Still, players continue to compete off the court in a shoe market where sometimes the flashier the better. So there will be a bevy of multicolored ones on display.
Oklahoma City’s Russell Westbrook and Boston’s Kyrie Irving might don the most vibrant shoes.
Westbrook will celebrate his eighth NBA All-Star selection with a special edition colorway of his Jordan Brand Why Not Zer0.2 shoes ($125, available Sunday) that features a bold combination of black, red, light and dark blue and lime green.
Like most of the players, Westbrook has input into the design of his shoes, saying on the Nike website that “every colorway has a meaning behind it that is special to me. … I wanted to take that storytelling to the next level with an exposed tag that helps illustrate the meaning behind the colors used.’”

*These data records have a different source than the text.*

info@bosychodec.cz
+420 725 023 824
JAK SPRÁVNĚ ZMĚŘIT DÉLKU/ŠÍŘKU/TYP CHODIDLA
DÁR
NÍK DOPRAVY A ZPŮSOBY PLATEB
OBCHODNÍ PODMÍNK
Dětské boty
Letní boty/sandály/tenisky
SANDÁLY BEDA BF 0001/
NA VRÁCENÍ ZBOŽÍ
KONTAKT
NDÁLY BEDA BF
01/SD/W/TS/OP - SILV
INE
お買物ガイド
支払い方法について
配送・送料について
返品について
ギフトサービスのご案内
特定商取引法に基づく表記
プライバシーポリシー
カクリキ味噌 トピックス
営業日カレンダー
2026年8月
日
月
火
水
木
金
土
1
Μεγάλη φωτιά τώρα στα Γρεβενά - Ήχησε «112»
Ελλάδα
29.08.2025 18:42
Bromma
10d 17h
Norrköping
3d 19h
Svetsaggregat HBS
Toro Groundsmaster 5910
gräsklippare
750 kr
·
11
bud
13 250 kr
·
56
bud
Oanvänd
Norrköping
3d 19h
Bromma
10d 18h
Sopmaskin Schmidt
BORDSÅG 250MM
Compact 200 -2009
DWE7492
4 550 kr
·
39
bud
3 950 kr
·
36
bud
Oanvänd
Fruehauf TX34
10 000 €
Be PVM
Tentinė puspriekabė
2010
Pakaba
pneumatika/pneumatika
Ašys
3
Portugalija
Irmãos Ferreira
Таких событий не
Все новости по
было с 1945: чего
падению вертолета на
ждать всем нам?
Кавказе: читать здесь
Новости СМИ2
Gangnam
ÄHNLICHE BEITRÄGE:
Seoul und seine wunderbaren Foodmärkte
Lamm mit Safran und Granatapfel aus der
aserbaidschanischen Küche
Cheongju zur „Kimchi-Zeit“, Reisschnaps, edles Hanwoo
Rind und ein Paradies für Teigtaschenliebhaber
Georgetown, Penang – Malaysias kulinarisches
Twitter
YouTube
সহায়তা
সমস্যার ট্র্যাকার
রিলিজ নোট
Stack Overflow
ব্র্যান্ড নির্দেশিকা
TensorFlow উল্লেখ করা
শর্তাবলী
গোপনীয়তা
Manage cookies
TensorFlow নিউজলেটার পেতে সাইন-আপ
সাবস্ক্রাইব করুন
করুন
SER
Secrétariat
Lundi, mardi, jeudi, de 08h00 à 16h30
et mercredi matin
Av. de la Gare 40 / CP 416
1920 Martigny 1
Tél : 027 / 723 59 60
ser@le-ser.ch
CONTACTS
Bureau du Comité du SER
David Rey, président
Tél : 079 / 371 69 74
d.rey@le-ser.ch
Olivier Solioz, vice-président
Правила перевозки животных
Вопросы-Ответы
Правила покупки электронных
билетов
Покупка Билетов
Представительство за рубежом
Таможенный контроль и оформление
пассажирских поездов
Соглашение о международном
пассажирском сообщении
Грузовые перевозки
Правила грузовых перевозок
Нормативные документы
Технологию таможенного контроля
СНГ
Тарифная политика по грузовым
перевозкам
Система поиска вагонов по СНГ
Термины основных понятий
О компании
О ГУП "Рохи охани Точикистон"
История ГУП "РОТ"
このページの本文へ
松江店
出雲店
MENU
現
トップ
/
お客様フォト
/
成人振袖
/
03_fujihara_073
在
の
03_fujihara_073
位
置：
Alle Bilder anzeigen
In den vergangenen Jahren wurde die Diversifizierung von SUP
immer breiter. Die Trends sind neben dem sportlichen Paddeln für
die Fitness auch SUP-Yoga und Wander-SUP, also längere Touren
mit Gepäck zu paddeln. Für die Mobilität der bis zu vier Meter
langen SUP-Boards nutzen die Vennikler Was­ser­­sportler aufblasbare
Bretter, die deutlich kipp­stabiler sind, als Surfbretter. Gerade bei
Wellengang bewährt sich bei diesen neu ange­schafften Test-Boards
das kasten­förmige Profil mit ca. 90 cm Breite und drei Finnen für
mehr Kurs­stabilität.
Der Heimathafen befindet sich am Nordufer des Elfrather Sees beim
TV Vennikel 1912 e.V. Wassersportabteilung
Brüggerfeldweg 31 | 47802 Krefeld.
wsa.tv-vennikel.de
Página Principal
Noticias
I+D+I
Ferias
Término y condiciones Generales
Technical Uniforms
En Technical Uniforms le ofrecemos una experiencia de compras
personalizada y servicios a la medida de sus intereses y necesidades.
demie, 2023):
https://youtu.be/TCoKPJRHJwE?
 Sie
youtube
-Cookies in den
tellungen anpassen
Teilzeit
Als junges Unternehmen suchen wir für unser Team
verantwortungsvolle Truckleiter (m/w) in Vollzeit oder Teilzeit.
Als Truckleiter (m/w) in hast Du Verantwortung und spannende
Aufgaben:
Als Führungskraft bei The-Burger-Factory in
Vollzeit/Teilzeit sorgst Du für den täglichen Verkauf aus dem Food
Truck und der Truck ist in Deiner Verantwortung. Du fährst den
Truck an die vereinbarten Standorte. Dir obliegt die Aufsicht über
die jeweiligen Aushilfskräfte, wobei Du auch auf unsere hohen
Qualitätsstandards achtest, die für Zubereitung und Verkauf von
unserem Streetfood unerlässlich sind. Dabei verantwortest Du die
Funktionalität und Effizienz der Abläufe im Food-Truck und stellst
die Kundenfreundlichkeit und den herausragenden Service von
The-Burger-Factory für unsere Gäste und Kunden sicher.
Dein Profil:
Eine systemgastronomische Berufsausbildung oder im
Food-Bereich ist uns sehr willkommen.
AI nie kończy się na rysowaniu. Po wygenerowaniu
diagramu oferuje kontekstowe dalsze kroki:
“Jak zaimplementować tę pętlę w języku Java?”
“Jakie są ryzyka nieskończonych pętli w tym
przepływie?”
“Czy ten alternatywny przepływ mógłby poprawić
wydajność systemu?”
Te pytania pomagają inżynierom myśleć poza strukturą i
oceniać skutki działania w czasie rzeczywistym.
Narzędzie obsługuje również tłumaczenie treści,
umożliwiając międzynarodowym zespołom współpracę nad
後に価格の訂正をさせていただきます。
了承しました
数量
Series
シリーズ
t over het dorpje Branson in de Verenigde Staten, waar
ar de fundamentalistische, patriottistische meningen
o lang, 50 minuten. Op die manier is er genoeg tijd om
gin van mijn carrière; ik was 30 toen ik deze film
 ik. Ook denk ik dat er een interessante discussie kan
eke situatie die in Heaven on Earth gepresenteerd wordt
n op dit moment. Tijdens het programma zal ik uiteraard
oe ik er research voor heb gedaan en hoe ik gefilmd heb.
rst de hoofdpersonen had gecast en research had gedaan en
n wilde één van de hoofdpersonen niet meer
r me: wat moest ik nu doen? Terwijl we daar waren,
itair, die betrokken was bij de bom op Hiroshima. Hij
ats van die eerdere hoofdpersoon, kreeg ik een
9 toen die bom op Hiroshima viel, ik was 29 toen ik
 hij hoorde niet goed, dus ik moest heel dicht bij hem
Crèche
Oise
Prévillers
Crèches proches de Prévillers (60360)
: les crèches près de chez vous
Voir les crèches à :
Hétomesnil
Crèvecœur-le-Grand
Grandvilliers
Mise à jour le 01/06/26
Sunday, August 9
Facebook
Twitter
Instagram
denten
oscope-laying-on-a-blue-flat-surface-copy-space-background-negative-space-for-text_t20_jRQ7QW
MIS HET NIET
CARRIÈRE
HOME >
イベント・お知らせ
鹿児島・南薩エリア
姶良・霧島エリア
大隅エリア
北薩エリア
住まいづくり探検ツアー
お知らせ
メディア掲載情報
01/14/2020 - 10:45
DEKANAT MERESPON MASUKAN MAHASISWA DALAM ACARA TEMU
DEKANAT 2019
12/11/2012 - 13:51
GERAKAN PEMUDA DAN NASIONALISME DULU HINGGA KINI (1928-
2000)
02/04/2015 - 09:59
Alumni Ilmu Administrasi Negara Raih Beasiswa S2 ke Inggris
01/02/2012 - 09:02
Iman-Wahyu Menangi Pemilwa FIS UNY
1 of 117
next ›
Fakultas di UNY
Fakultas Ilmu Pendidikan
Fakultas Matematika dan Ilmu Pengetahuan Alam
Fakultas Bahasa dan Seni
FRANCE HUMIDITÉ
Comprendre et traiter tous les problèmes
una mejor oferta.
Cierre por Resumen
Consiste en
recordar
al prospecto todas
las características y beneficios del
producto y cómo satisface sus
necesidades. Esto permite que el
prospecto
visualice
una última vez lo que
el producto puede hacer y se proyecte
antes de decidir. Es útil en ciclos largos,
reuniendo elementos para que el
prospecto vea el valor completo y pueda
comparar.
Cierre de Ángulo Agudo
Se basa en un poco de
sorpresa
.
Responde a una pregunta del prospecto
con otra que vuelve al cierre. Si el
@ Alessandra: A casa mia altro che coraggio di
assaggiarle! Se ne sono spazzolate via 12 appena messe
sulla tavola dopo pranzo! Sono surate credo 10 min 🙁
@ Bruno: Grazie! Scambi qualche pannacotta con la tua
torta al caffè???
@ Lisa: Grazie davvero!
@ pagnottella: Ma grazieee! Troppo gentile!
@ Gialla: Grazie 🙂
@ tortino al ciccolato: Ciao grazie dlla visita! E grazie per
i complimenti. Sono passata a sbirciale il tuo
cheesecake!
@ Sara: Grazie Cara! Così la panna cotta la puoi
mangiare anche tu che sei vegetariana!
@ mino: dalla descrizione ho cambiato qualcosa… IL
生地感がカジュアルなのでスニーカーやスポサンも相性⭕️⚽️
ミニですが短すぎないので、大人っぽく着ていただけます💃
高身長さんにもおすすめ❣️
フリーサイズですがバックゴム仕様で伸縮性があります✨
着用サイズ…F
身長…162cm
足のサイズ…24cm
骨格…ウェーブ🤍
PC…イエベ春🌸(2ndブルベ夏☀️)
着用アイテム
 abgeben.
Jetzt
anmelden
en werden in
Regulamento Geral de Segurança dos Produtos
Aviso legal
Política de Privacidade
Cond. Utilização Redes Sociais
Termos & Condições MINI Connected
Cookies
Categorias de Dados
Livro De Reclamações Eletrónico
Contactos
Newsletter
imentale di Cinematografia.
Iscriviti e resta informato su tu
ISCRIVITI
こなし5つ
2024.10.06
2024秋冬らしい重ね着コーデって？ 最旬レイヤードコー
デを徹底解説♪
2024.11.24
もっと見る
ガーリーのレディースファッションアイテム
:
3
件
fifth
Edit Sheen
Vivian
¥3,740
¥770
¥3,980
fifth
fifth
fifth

In coordination with the All-Star weekend hosted by former NBA star and current Hornets owner Michael Jordan, the Jordan Brand is releasing a series of off-court footwear to honor the six-time NBA champion, who grew up in Wilmington, North Carolina, led the North Carolina Tar Heels to a national championship and became a household name with the Chicago Bulls.
“We wanted to pay homage to the most important parts of MJ’s journey and you can see that come to life with new and classic takes of Air Jordans for men and women,” said David Creech, the Jordan Brand vice president of design.